Daß trotz aller regional-nachbarschaftlichen Verbindungen die Deutschen indes in ihrer Mentalität und deshalb auch in ihrer Politik, ihrer Geschichte und ihrer Wirtschaft anders sind als die (Deutsch-)Schweizer, diese eingangs vom Vater formulierte Überzeugung zieht sich wie ein roter Faden durch die 1973er Erzählungen. Verschiedenes ist dazu, dem Nachwort zufolge, in die Geschichten aufgenommen worden, um „Zeittypisches“ der eigenen Generation einzufangen, ist also nicht vom Autor unmittelbar selbst Erlebtes, ist nicht „wirklich“ Erinnertes. Anders als Martin Walser 25 Jahre später hat Frei sich nicht allein darauf beschränken wollen aufzuschreiben, was und wie er dieses Was als Junge und als Jugendlicher - ohne späteres (Hinzu-)Wissen - wahrgenommen hat, im Gegenteil.
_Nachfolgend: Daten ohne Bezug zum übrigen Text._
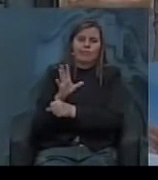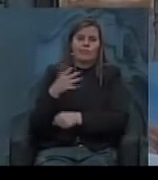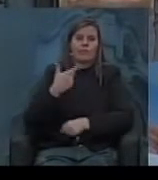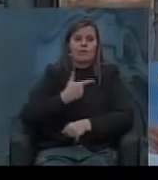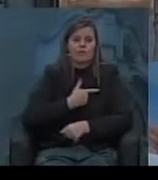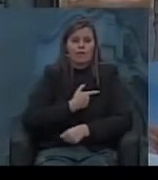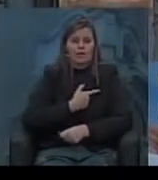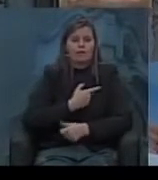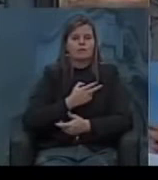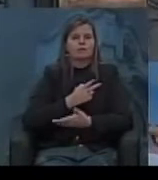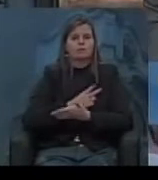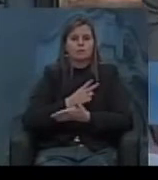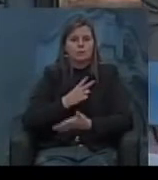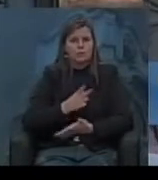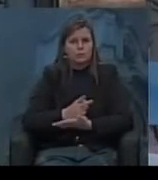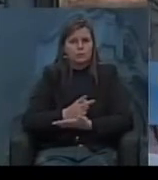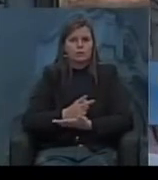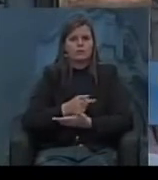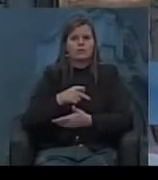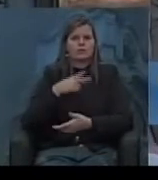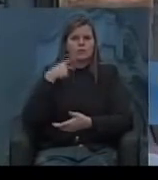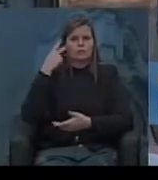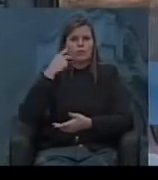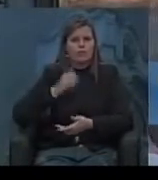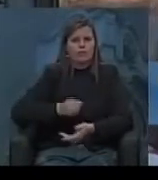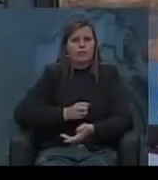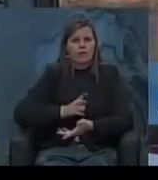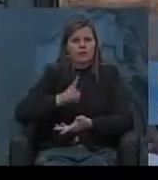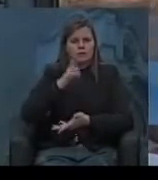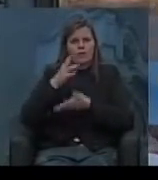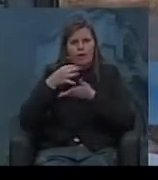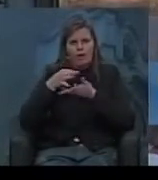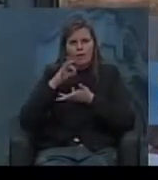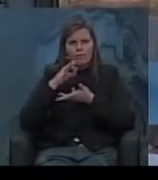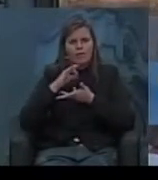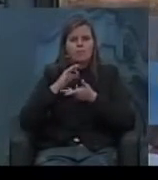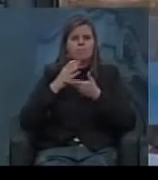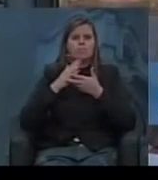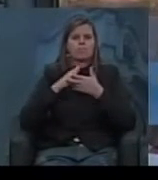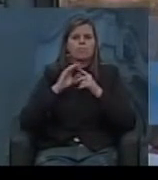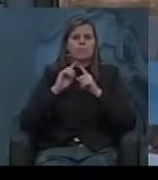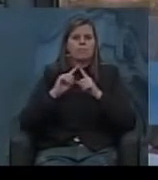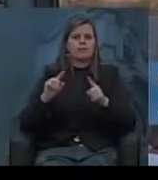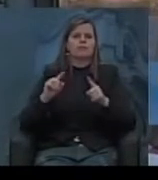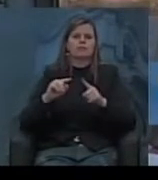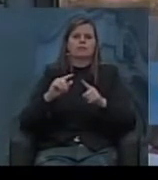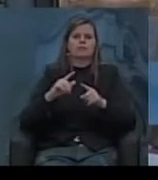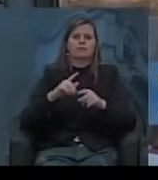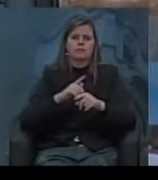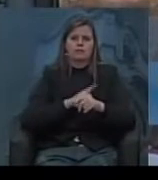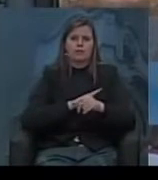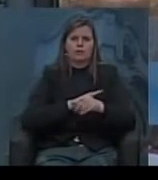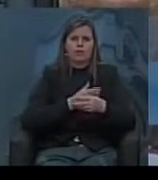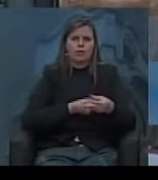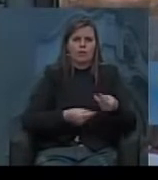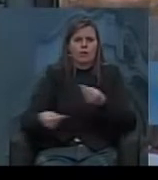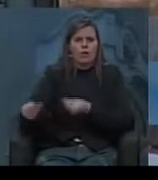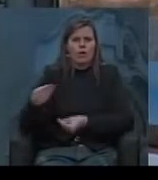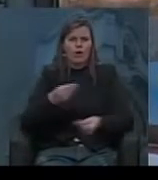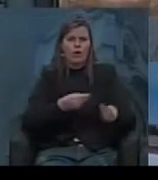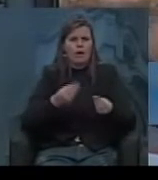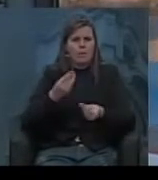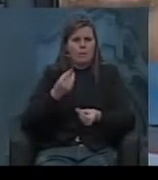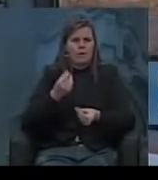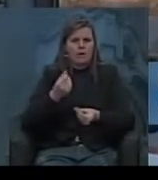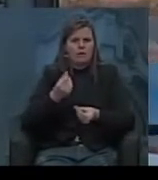continuar essa política de valorização do café mas agora com a questão de emissão de moeda etc então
Hier schreibt einer, der - was „sein“ Deutschland betrifft - nichts ausläßt: Inflation, Hitlerrede, Hitlerjugend, Uniformierte, die allzu laut Redende mit sich nehmen, Schilder gegen Juden, eine Plankarte für ein KZ, Krieg mit Verdunkelung (auch auf Schweizer Seite), mit Bombenangriffen auf deutsche Städte und deren Verwundeten, mit eigenem Soldatendasein und mit dem Soldatentod eines in der Schweiz aufgewachsenen Jungen, dessen deutschstämmiger Vater nicht genügend Geld aufbringen kann, um seine Familie ins Schweizer Bürgerrecht „einzukaufen“. In Freis Geschichten ist all dies gehörte, gesehene und manchmal auch direkt selbst erlebte Welt, ist kleiner Splitter im Kaleidoskop (s)einer „Jugend am Ufer“. Ein weiterer der vielen Splitter ist der Bodensee, der mal trennt, mal vereint und der für die an ihn gebundenen und mit ihm verbundenen Menschen immer einfach nur „da“ ist.

Es ist schade, daß die (daran anschließenden) 1978er Erzählungen unter anderem gerade diesen bis in die Form hineinreichenden Splittercharakter irgendwie verloren haben. Inhaltlich an die ersten Geschichten anknüpfend, findet sich in der hier vor allem geschilderten Welt des „Künstlers als junger Mann“ auch nicht mehr jene den Erzählgestus beeinflussende Spontanietät des Erstlingswerks. Frei erzählt nun traditioneller bzw. anders traditionell. Die Geschichten sind länger und weniger in sich selbst geschlossen, die eigentümlich-reizvollen Bilder sind unter anderem (kleineren) Ideen zur Literatur gewichen. Und auch der zuvor zwar geschäftige, aber fürsorglich-wachende und -bildende „Vater“ ist jetzt einem zumeist nur geschäftstüchtigen, emotional entfernten „Alten“ gewichen. - Der sich einstmals „naiv“ gebende Wortmaler blickt nun, fünf Jahre später, nicht mehr auf Bilder, sondern auf kleinere Gemälde und scheint sich diese zum Vor-Bild genommen zu haben. Er wird jedoch auch damit seine anerkennenden Liebhaber finden.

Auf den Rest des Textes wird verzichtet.